All lines in the data bearing the string "vistas" should be identified and copied.

[Document images with source code]
::::::

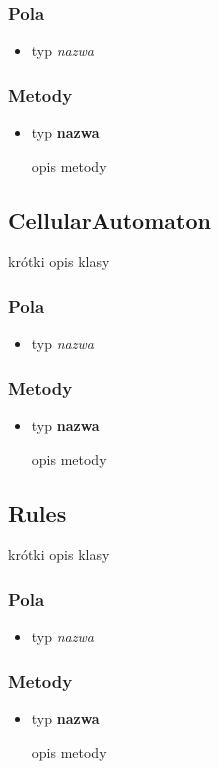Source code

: \documentclass[a4paper,11pt]{article}
\begin{document}
\subsubsection{Pola}
\begin{itemize}
\item typ  \textit{nazwa}
\end{itemize}
\subsubsection{Metody}
\begin{itemize}
\item typ  \textbf{nazwa}

opis metody
\end{itemize}






\subsection{CellularAutomaton}
krótki opis klasy
\subsubsection{Pola}
\begin{itemize}
\item typ  \textit{nazwa}
\end{itemize}
\subsubsection{Metody}
\begin{itemize}
\item typ  \textbf{nazwa}

opis metody
\end{itemize}




\subsection{Rules}
krótki opis klasy
\subsubsection{Pola}
\begin{itemize}
\item typ  \textit{nazwa}
\end{itemize}
\subsubsection{Metody}
\begin{itemize}
\item typ  \textbf{nazwa}

opis metody
\end{itemize}
\end{document}
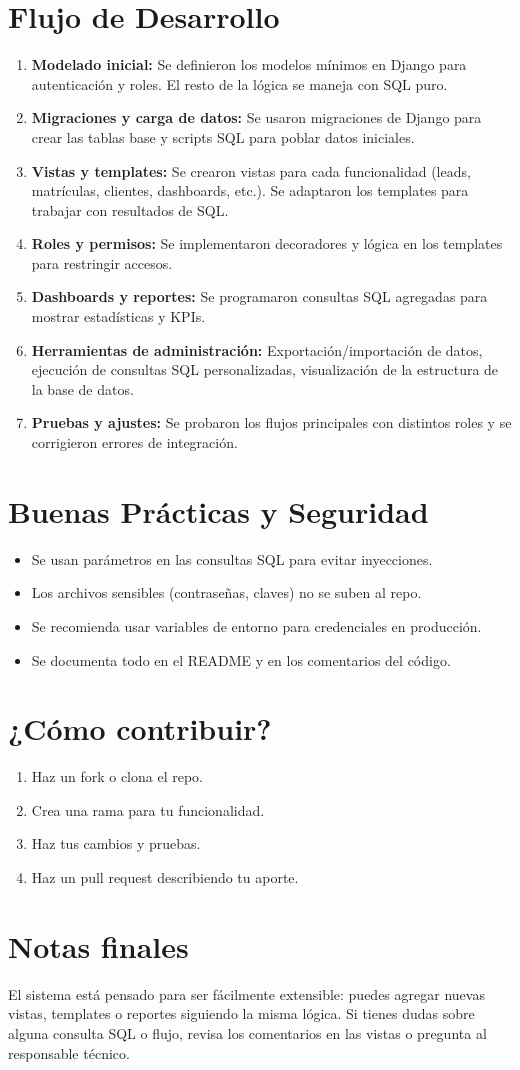\documentclass[12pt,a4paper]{article}
\begin{document}
\section{Flujo de Desarrollo}
\begin{enumerate}
    \item \textbf{Modelado inicial:} Se definieron los modelos mínimos en Django para autenticación y roles. El resto de la lógica se maneja con SQL puro.
    \item \textbf{Migraciones y carga de datos:} Se usaron migraciones de Django para crear las tablas base y scripts SQL para poblar datos iniciales.
    \item \textbf{Vistas y templates:} Se crearon vistas para cada funcionalidad (leads, matrículas, clientes, dashboards, etc.). Se adaptaron los templates para trabajar con resultados de SQL.
    \item \textbf{Roles y permisos:} Se implementaron decoradores y lógica en los templates para restringir accesos.
    \item \textbf{Dashboards y reportes:} Se programaron consultas SQL agregadas para mostrar estadísticas y KPIs.
    \item \textbf{Herramientas de administración:} Exportación/importación de datos, ejecución de consultas SQL personalizadas, visualización de la estructura de la base de datos.
    \item \textbf{Pruebas y ajustes:} Se probaron los flujos principales con distintos roles y se corrigieron errores de integración.
\end{enumerate}

\section{Buenas Prácticas y Seguridad}
\begin{itemize}
    \item Se usan parámetros en las consultas SQL para evitar inyecciones.
    \item Los archivos sensibles (contraseñas, claves) no se suben al repo.
    \item Se recomienda usar variables de entorno para credenciales en producción.
    \item Se documenta todo en el README y en los comentarios del código.
\end{itemize}

\section{¿Cómo contribuir?}
\begin{enumerate}
    \item Haz un fork o clona el repo.
    \item Crea una rama para tu funcionalidad.
    \item Haz tus cambios y pruebas.
    \item Haz un pull request describiendo tu aporte.
\end{enumerate}

\section{Notas finales}
El sistema está pensado para ser fácilmente extensible: puedes agregar nuevas vistas, templates o reportes siguiendo la misma lógica. Si tienes dudas sobre alguna consulta SQL o flujo, revisa los comentarios en las vistas o pregunta al responsable técnico.
\end{document}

::::::

(Problem solution)
    \item \textbf{Vistas y templates:} Se crearon vistas para cada funcionalidad (leads, matrículas, clientes, dashboards, etc.). Se adaptaron los templates para trabajar con resultados de SQL.
El sistema está pensado para ser fácilmente extensible: puedes agregar nuevas vistas, templates o reportes siguiendo la misma lógica. Si tienes dudas sobre alguna consulta SQL o flujo, revisa los comentarios en las vistas o pregunta al responsable técnico.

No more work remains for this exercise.